▶ _Work to do_:
Reproduce all of the data below word for word, changing nothing.

━━ Data to process ━━

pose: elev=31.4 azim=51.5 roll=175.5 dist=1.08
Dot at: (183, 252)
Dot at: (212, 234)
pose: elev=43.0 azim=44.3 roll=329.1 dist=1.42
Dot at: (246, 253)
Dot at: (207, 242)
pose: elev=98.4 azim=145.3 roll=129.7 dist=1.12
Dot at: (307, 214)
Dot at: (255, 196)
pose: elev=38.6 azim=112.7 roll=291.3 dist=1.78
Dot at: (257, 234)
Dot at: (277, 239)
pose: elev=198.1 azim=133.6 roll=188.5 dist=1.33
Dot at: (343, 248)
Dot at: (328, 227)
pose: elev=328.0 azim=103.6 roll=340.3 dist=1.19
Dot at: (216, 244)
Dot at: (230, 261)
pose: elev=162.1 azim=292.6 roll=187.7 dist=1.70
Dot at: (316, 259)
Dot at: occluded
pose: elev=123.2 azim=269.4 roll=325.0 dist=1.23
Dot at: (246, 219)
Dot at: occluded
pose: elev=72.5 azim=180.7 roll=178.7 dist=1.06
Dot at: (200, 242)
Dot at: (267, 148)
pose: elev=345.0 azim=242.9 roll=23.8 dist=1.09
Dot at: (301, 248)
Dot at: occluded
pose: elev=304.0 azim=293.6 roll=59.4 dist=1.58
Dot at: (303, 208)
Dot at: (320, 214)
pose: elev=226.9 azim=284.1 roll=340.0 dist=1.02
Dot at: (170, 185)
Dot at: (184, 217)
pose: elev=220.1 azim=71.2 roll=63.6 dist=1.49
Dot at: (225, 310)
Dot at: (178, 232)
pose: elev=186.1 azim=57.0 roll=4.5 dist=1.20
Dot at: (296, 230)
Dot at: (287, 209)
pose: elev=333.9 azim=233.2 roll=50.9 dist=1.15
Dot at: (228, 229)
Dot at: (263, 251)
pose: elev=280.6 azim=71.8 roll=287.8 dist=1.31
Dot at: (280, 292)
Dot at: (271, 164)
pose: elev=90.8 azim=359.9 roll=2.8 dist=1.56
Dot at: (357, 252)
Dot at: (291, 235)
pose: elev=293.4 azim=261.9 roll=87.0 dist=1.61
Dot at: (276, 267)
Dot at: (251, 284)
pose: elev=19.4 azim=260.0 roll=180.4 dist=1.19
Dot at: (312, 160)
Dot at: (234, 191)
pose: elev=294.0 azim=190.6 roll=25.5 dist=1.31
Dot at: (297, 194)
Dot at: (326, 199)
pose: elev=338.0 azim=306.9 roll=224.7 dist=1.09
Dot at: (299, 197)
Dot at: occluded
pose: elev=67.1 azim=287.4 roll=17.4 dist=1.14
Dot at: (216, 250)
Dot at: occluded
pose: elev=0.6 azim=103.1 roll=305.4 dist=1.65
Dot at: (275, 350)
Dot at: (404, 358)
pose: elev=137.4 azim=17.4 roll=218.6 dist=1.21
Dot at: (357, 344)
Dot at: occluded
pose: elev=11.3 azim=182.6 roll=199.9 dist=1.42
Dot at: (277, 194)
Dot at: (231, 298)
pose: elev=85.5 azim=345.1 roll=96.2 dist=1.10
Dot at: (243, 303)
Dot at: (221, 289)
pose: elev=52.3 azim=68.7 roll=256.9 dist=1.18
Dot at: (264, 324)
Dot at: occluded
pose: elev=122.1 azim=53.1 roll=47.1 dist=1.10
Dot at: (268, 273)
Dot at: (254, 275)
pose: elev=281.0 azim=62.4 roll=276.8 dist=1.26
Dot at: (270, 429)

━━━

▶ _Solution for this problem_:
pose: elev=31.4 azim=51.5 roll=175.5 dist=1.08
Dot at: (183, 252)
Dot at: (212, 234)
pose: elev=43.0 azim=44.3 roll=329.1 dist=1.42
Dot at: (246, 253)
Dot at: (207, 242)
pose: elev=98.4 azim=145.3 roll=129.7 dist=1.12
Dot at: (307, 214)
Dot at: (255, 196)
pose: elev=38.6 azim=112.7 roll=291.3 dist=1.78
Dot at: (257, 234)
Dot at: (277, 239)
pose: elev=198.1 azim=133.6 roll=188.5 dist=1.33
Dot at: (343, 248)
Dot at: (328, 227)
pose: elev=328.0 azim=103.6 roll=340.3 dist=1.19
Dot at: (216, 244)
Dot at: (230, 261)
pose: elev=162.1 azim=292.6 roll=187.7 dist=1.70
Dot at: (316, 259)
Dot at: occluded
pose: elev=123.2 azim=269.4 roll=325.0 dist=1.23
Dot at: (246, 219)
Dot at: occluded
pose: elev=72.5 azim=180.7 roll=178.7 dist=1.06
Dot at: (200, 242)
Dot at: (267, 148)
pose: elev=345.0 azim=242.9 roll=23.8 dist=1.09
Dot at: (301, 248)
Dot at: occluded
pose: elev=304.0 azim=293.6 roll=59.4 dist=1.58
Dot at: (303, 208)
Dot at: (320, 214)
pose: elev=226.9 azim=284.1 roll=340.0 dist=1.02
Dot at: (170, 185)
Dot at: (184, 217)
pose: elev=220.1 azim=71.2 roll=63.6 dist=1.49
Dot at: (225, 310)
Dot at: (178, 232)
pose: elev=186.1 azim=57.0 roll=4.5 dist=1.20
Dot at: (296, 230)
Dot at: (287, 209)
pose: elev=333.9 azim=233.2 roll=50.9 dist=1.15
Dot at: (228, 229)
Dot at: (263, 251)
pose: elev=280.6 azim=71.8 roll=287.8 dist=1.31
Dot at: (280, 292)
Dot at: (271, 164)
pose: elev=90.8 azim=359.9 roll=2.8 dist=1.56
Dot at: (357, 252)
Dot at: (291, 235)
pose: elev=293.4 azim=261.9 roll=87.0 dist=1.61
Dot at: (276, 267)
Dot at: (251, 284)
pose: elev=19.4 azim=260.0 roll=180.4 dist=1.19
Dot at: (312, 160)
Dot at: (234, 191)
pose: elev=294.0 azim=190.6 roll=25.5 dist=1.31
Dot at: (297, 194)
Dot at: (326, 199)
pose: elev=338.0 azim=306.9 roll=224.7 dist=1.09
Dot at: (299, 197)
Dot at: occluded
pose: elev=67.1 azim=287.4 roll=17.4 dist=1.14
Dot at: (216, 250)
Dot at: occluded
pose: elev=0.6 azim=103.1 roll=305.4 dist=1.65
Dot at: (275, 350)
Dot at: (404, 358)
pose: elev=137.4 azim=17.4 roll=218.6 dist=1.21
Dot at: (357, 344)
Dot at: occluded
pose: elev=11.3 azim=182.6 roll=199.9 dist=1.42
Dot at: (277, 194)
Dot at: (231, 298)
pose: elev=85.5 azim=345.1 roll=96.2 dist=1.10
Dot at: (243, 303)
Dot at: (221, 289)
pose: elev=52.3 azim=68.7 roll=256.9 dist=1.18
Dot at: (264, 324)
Dot at: occluded
pose: elev=122.1 azim=53.1 roll=47.1 dist=1.10
Dot at: (268, 273)
Dot at: (254, 275)
pose: elev=281.0 azim=62.4 roll=276.8 dist=1.26
Dot at: (270, 429)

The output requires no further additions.